Видя мое удивление, его жена пояснила:
— Доктор Пэрнел объяснил мне, что вы имели полное право отправить его в полицию.
— Я пытался убить вас, — произнес Грэнт недоумевающе, будто он никак не мог понять, что тогда чувствовал. — Я действительно пытался убить вас!
— Доктор Пэрнел говорит, если бы вы были другим человеком, Грэнт кончил бы в тюремном сумасшедшем доме.
— Похоже, доктор Пэрнел наговорил лишнего.
— Он хотел, чтобы я поняла, — сказала она улыбаясь. — Если уж вы дали Грэнту еще один шанс, то и я должна была поступить так же.
— Вас не взволнует, если я спрошу, как вы потеряли работу у Эксминстера?
Миссис Олдфилд защищающе придвинулась к нему.
— Не надо вспоминать снова, — с беспокойством попросила она, — про все эти обиды и унижения.
— Не бойся, любимая. — Грэнт обнял ее за талию. — Валяйте, Роб!
— Я верю, что вы не лгали, когда сказали Эксминстеру, что не продавали информацию профессиональному скаковому игроку Лаббоку. Но Лаббок получал ее от кого-то и расплачивался за нее. Кому же он платил на самом деле, если считал, что платит вам, — вот что надо выяснить.
— Все не совсем так, Роб. Я сам над этим голову ломал, и ездил к Лаббоку, и страшно разозлился на него… — Он улыбнулся печально. — И Лаббок мне признался, что пока Джеймс Эксминстер не сообщил ему, он точно не знал, у кого покупает. Он предполагал, что, возможно, это я. Но он получал сообщения по телефону и посылал мне плату на имя Робинсона — на адрес какого-то почтового отделения в Лондоне. Он, конечно, не поверил, что я об этом и понятия не имею. Он просто подумал, что я не сумел как следует замаскироваться, а теперь пытаюсь выкрутится из беды.
Самое удивительное, что в голосе Грэнта начисто отсутствовала горечь. Пребывание а больнице, а возможно, и сама болезнь совершенно изменили его личность.
— Можете дать мне адрес Лаббока?
— Он живет в Солихул, — медленно ответил Грэнт. — Дом я бы, наверное, узнал. Но название улицы не помню.
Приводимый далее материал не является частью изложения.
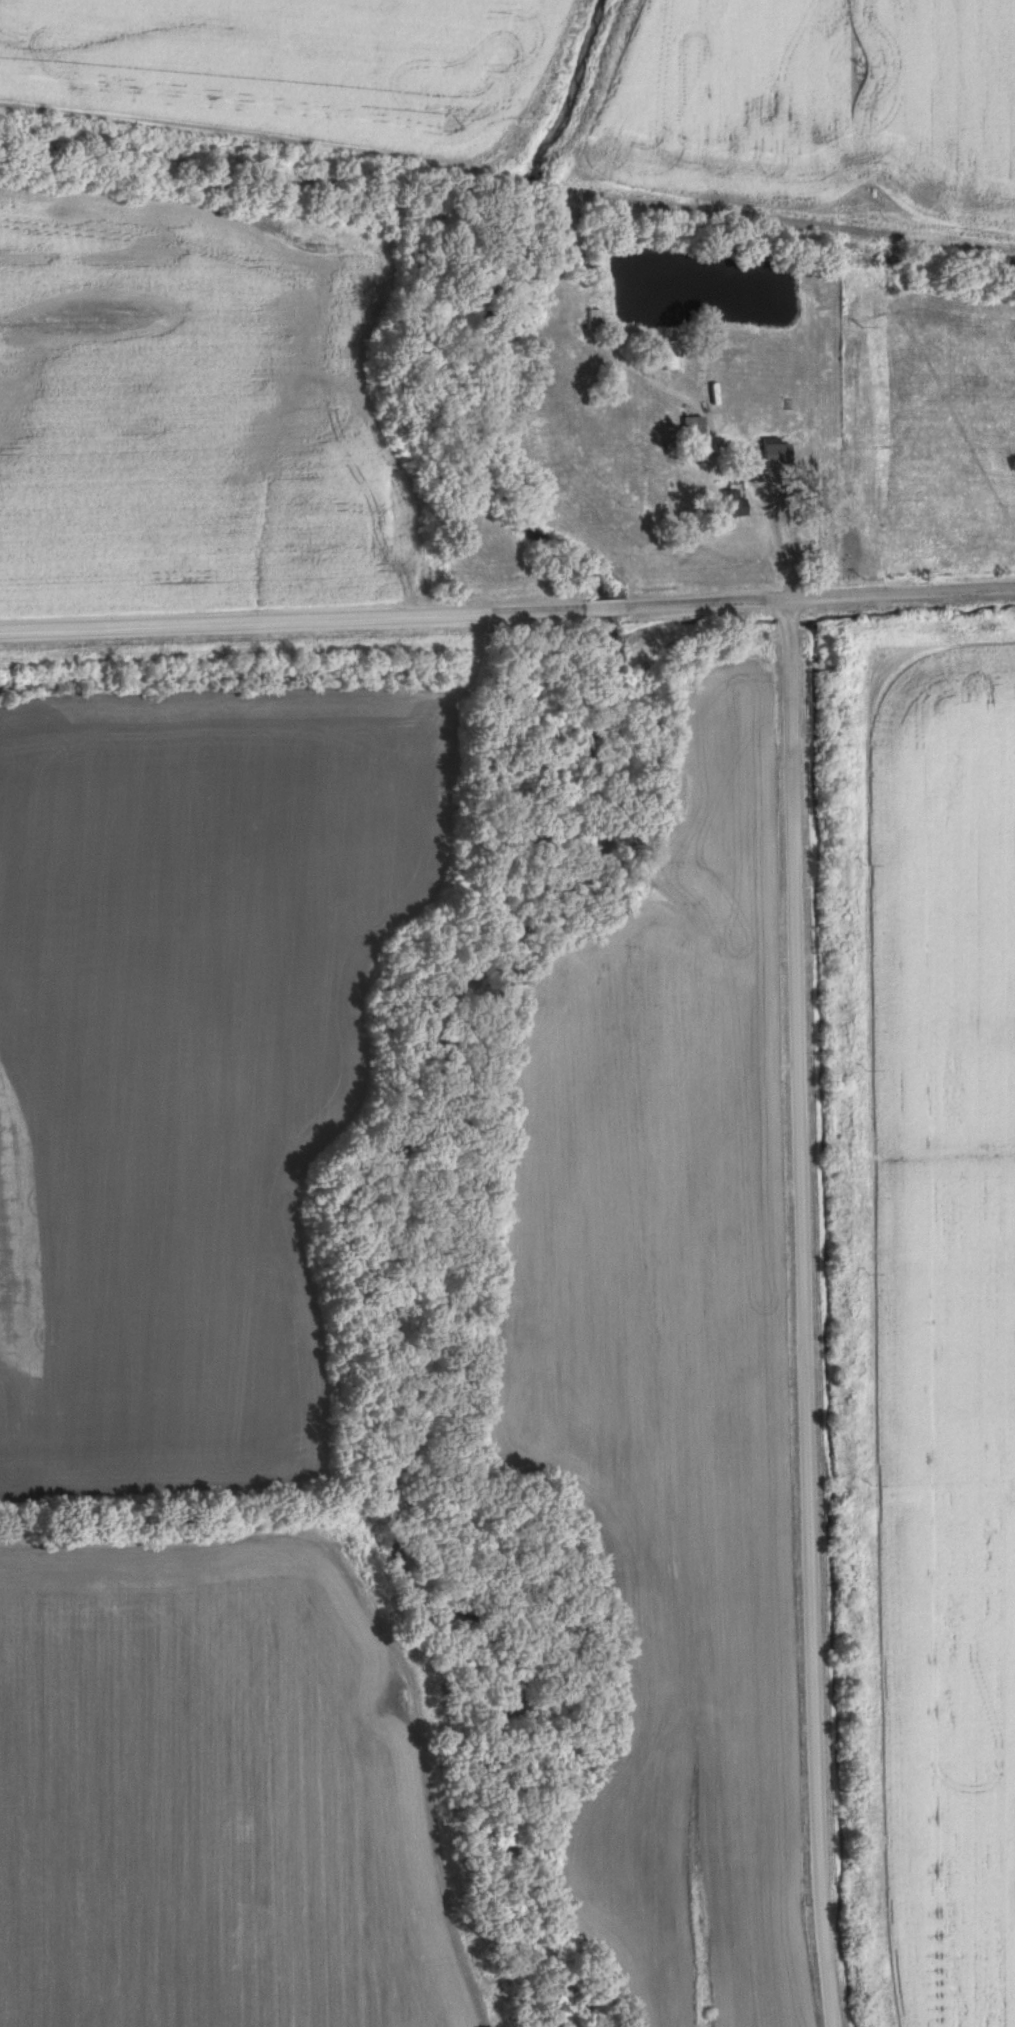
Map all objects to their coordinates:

— Я найду. Для вас будет важно, если я докажу, что вы все время говорили правду?
Лицо его как бы ожило изнутри:
— Будет! Вы не можете себе представить, что такое потерять работу за грехи, которых ты никогда не совершал. И если при этом никто тебе больше не верит.
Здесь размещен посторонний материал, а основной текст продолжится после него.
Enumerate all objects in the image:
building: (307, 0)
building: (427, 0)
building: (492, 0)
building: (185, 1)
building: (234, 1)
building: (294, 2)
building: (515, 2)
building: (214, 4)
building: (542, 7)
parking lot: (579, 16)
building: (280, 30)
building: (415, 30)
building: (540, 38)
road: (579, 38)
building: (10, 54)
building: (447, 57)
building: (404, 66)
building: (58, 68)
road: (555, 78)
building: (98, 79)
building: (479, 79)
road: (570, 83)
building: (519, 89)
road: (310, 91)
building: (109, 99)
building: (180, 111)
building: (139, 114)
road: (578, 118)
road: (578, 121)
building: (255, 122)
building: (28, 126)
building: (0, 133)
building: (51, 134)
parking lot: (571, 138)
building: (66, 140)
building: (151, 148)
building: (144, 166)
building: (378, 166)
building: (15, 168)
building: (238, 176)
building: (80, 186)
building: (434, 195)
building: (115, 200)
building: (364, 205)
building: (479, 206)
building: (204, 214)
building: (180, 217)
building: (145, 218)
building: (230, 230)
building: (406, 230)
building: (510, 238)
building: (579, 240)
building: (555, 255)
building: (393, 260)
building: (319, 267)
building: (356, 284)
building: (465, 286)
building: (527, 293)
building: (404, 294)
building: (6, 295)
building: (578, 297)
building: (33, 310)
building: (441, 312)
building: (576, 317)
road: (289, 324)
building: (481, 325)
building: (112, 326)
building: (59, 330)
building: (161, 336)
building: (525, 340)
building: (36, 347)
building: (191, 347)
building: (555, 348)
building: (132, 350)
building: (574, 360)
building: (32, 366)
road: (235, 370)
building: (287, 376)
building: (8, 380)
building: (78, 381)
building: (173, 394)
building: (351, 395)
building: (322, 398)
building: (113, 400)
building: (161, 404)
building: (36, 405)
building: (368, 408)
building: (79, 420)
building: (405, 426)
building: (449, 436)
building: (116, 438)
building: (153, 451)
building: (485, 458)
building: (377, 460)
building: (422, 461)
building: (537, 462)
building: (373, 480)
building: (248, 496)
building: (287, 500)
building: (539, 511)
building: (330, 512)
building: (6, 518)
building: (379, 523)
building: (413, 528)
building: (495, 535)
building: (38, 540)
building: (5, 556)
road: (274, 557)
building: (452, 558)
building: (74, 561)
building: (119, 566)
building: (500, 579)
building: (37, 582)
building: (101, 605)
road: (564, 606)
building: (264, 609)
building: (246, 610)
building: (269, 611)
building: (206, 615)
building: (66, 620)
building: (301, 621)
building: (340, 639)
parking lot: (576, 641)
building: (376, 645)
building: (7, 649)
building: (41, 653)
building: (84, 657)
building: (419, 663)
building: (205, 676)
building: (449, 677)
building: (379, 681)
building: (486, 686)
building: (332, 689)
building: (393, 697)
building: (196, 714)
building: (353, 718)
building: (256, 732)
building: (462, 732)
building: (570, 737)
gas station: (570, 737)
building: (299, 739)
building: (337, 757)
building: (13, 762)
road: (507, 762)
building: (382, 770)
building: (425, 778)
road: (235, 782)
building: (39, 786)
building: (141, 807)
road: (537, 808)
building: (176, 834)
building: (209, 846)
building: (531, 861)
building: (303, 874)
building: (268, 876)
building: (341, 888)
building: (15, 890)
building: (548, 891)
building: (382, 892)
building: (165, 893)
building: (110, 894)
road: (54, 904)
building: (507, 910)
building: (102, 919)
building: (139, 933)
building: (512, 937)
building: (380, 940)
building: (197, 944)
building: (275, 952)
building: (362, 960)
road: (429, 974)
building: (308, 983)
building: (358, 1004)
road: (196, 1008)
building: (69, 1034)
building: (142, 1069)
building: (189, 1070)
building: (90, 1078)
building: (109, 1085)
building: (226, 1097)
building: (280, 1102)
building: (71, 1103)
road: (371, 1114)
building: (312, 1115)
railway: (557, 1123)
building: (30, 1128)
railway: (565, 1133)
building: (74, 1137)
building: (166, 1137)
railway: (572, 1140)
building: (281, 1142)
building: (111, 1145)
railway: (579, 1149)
Я не стал признаваться, что слишком хорошо знаю это. Сказал только:
— Ну, тогда я сделаю все, что смогу.
— Но ты не вернешься к скачкам, — встревоженно спросила его жена. — Не начнешь все сначала?
— Нет, любимая. Не волнуйся, — спокойно ответил он. — Я с удовольствием буду продавать игрушки.
Я проехал тридцать километров до Солихула, нашел номер Лаббока в телефонной книге и позвонил. Ответила женщина: его нет дома, но если нужен срочно, его можно найти в отеле «Королевы» в Бирмингеме.
Каким-то чудом я нашел место для машины у самого отеля. Написал записку: не может ли мистер Лаббок уделить мне несколько минут. И передал записку портье. Тот сообщил:
— Несколько минут назад он с другим джентльменом вошел в ресторан. Эй, Дики, отнеси записку мистеру Лаббоку!
Мальчик-рассыльный вернулся с ответом: мистер Лаббок встретится со мной в гостиной в два пятнадцать.
Он оказался упитанным пожилым господином с рыжеватыми усиками и тощей прядью волос, маскирующей лысину. Он принял предложенные мной коньяк и сигару с такой иронией, что я понял — он привык сам угощать жокеев, а не наоборот.